The Tower, the name given to the construction, reaches 56 meters in height, which in Arles is a true construction milestone, as well as a visual one. But, let’s not kid ourselves, it’s the visual that makes the most impact. And it is that the tower has an amorphous envelope covered with 11,000 metal panels, stainless steel if we echo the website of the architects and the foundation itself, but aluminum if we read other articles in the specialized press.



An envelope with more than 670 tons of glass
According to Gehry: “We wanted to evoke local roots from Van Gogh’s Starry Night to the appearance of the Alpilles rocks. As for the rotunda, it echoes the Roman arenas.” They have succeeded as well. In any case, the structure of the building is based on a combination of reinforced concrete and metal structures, to allow maximum durability and adaptation to the original design.
The tower is housed in a no less impressive glass «drum», a construction that mimics the shape of the «Roman arena», with a diameter of 54 meters and a height between 16 and 18 meters. But the most impressive thing is the use of 670 tons of glass to cover its envelope, an exercise in transparency that some governments could well do.



The Tower has cost 150 million euros
Whether made of stainless steel or aluminium, the envelope of this building captures and returns the different shades that reach it from the Arles sky, its effects being especially dramatic at sunrise or sunset. The «glazed faults» are also another element that we cannot ignore. And it is that they define the margins of facades and imitate the slopes of a mountain.
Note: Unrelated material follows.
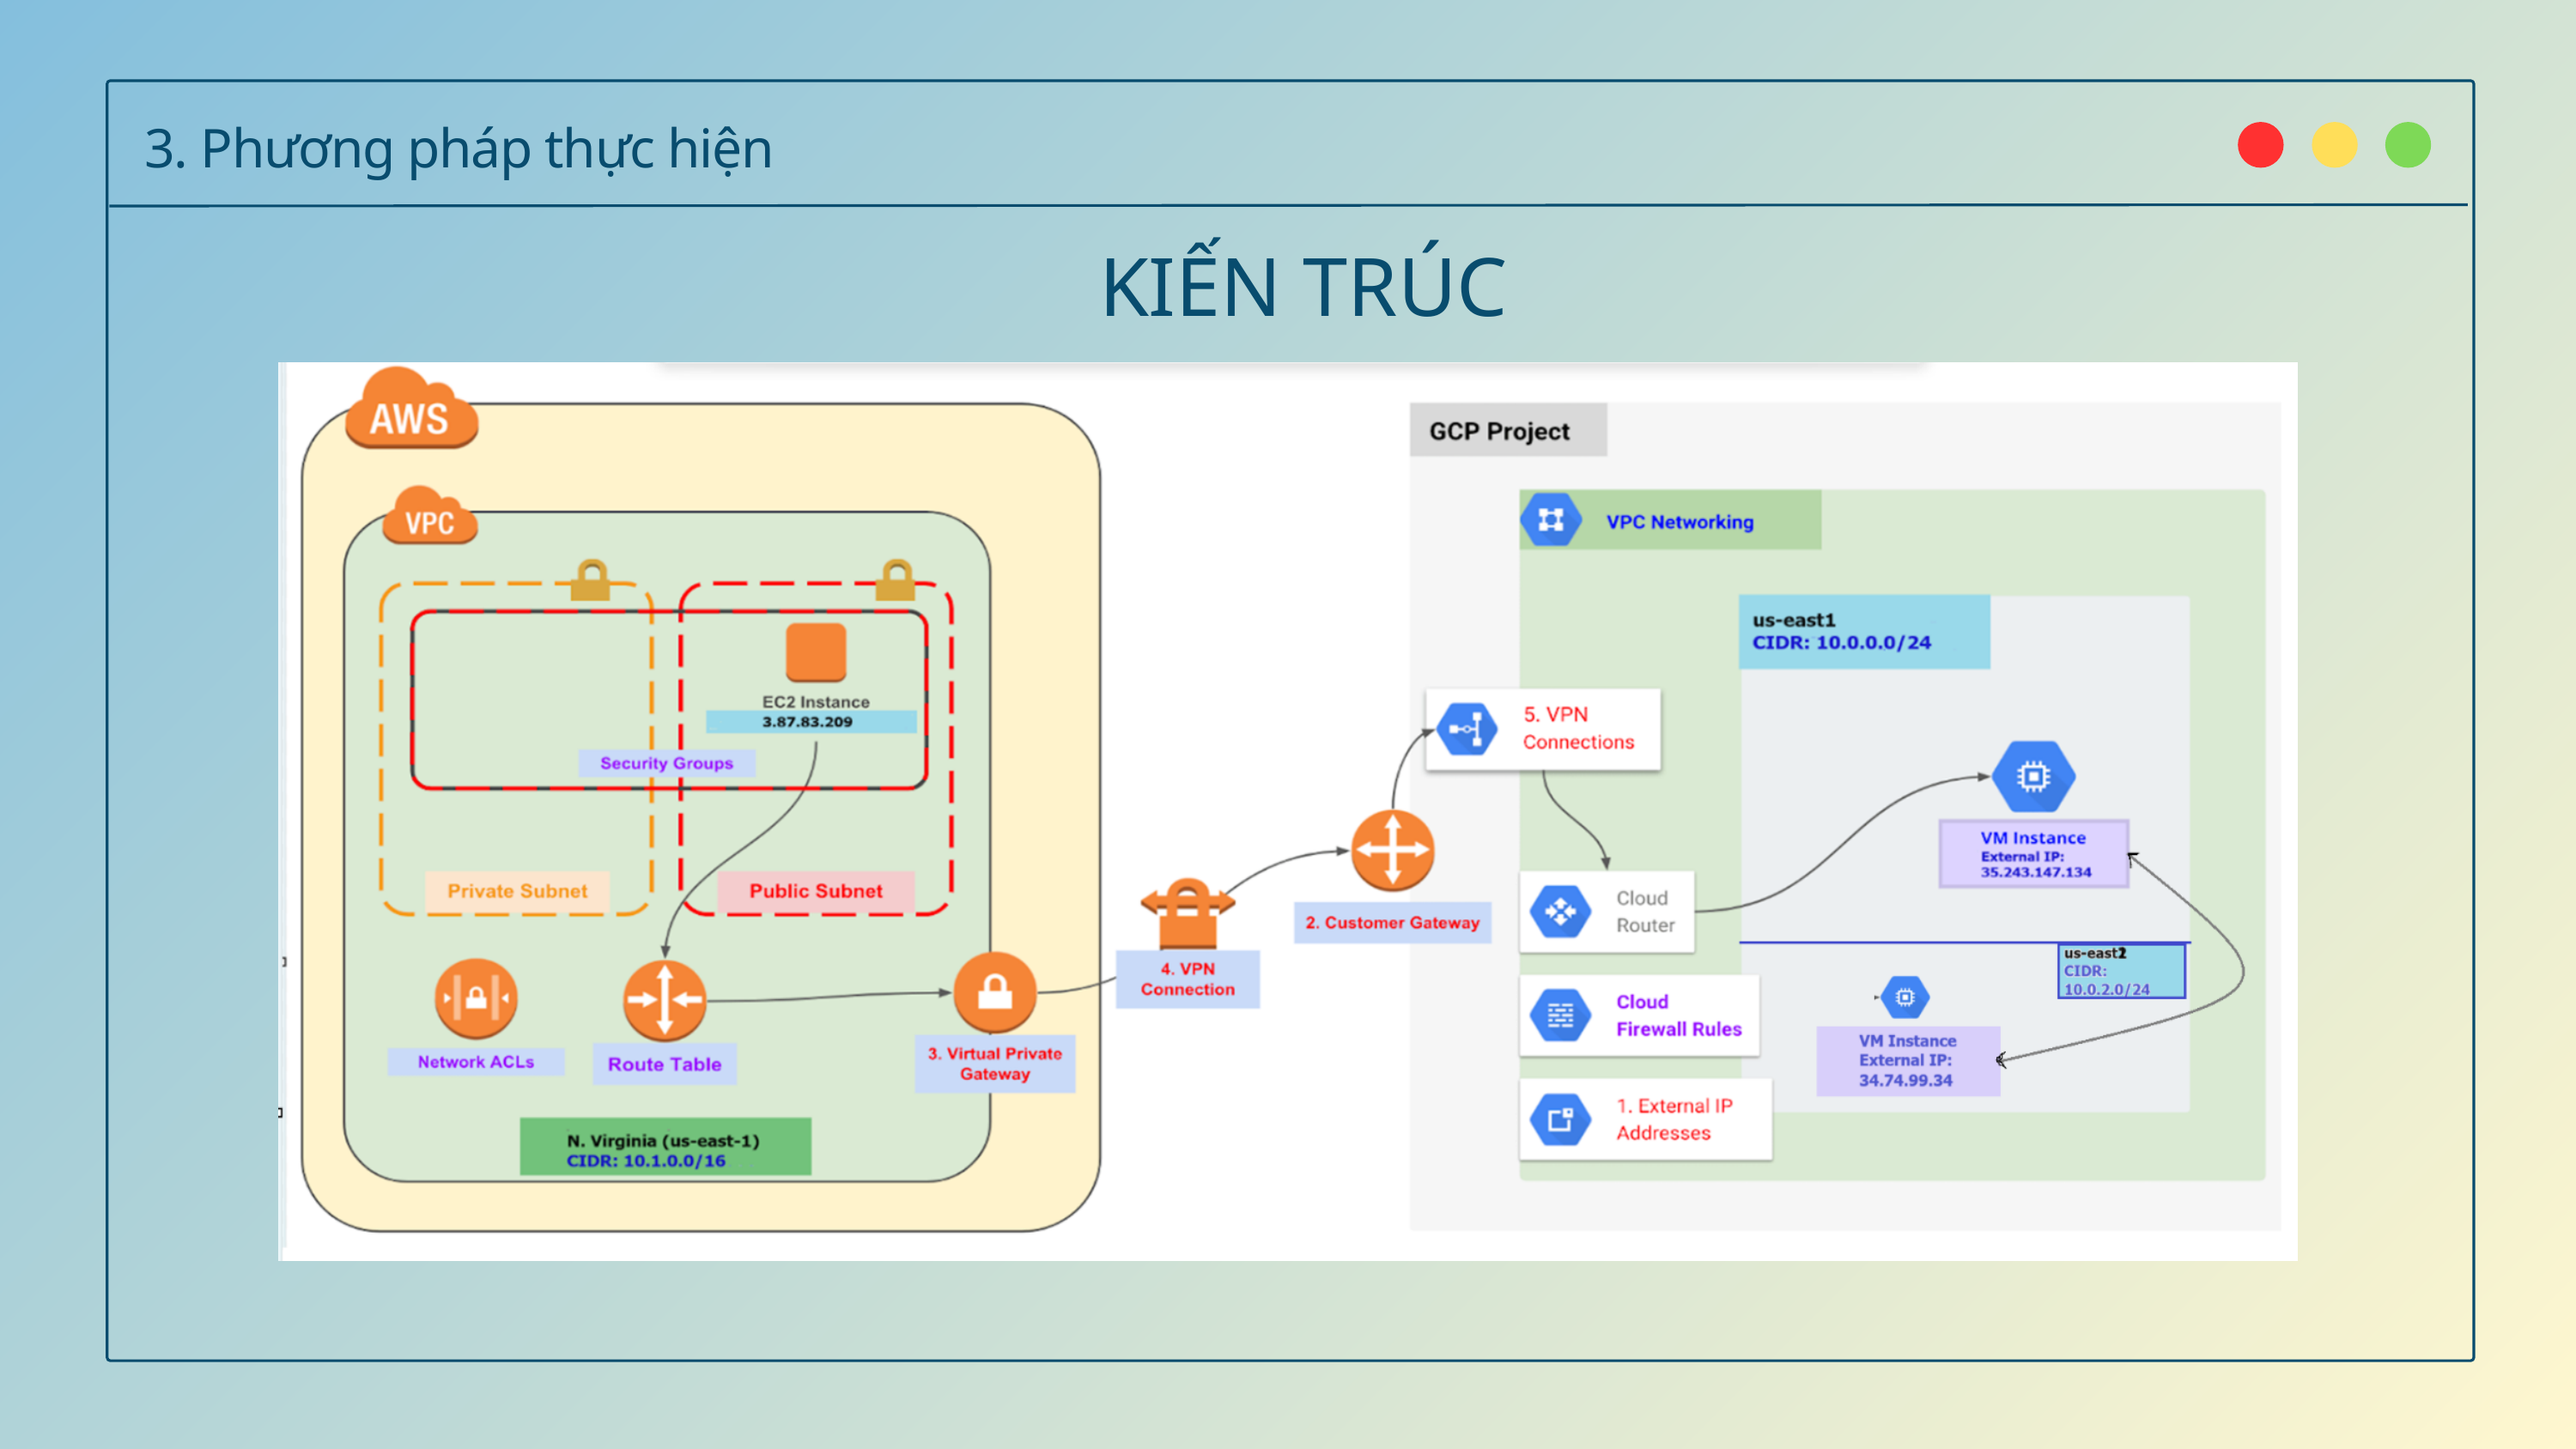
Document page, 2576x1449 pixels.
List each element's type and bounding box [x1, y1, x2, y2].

text_box [2237, 121, 2432, 168]
text_box [106, 80, 2475, 1361]
picture [278, 362, 2298, 1261]
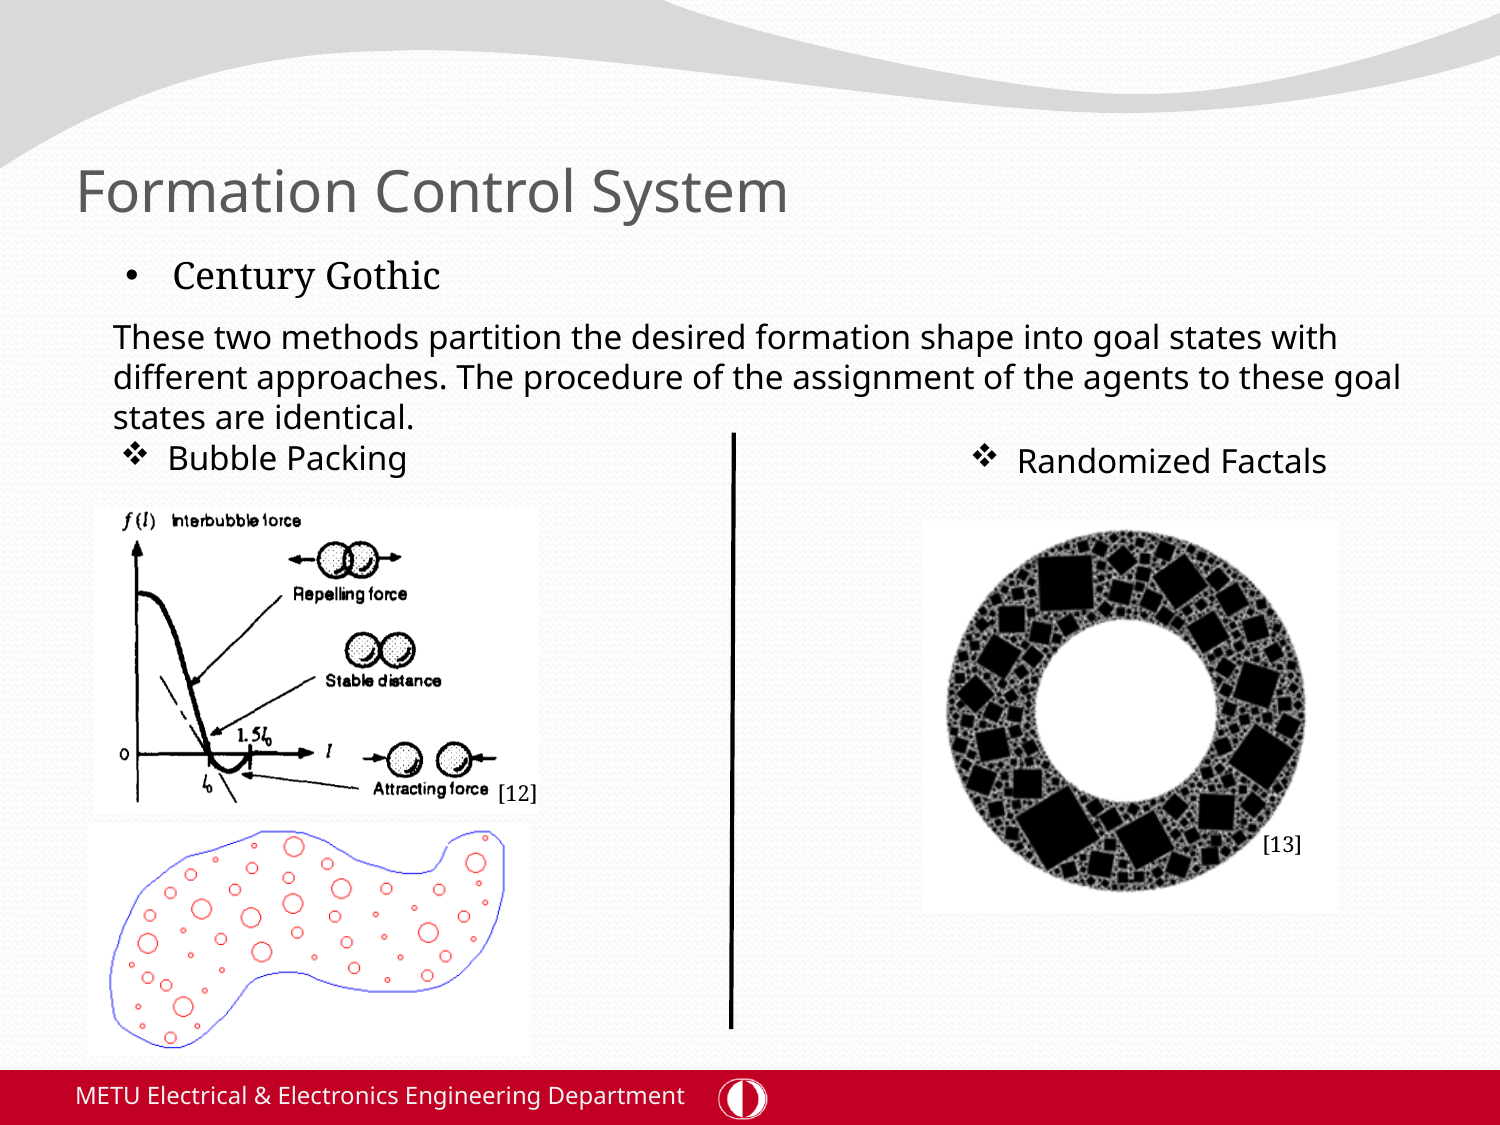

Maja Hoffmann, a Swiss pharmaceutical heiress to the Hoffmann-La Roche fortune, is behind the foundation, and contributed some 150 million euros to the project. In addition, other companies have been necessary collaborators in this project, such as the architecture studio that Studios Architecture, who endorses on its website that the panels are made of stainless steel, and that they developed the curved plaster elements inside the building, work to which they devoted much of their effort.



A tower that will go down in the history of Arles
Outside, the landscape bears the Belgian signature of the Bureau Bas Smets studio, who has provided this area with more than 80,000 trees of different species, as well as an artificial lake. MYAMO Asesores should also be highlighted, in charge of advising the property from the design to the completion of the works.



Of course, the contrast between Gehry’s tower and the built environment has generated controversy among the French, but, above all, among professionals in the sector, who believe this unique building is out of place. In the end, time will tell who was right and who was wrong, but to show a button. Many criticized the Guggenheim and now it is an international benchmark.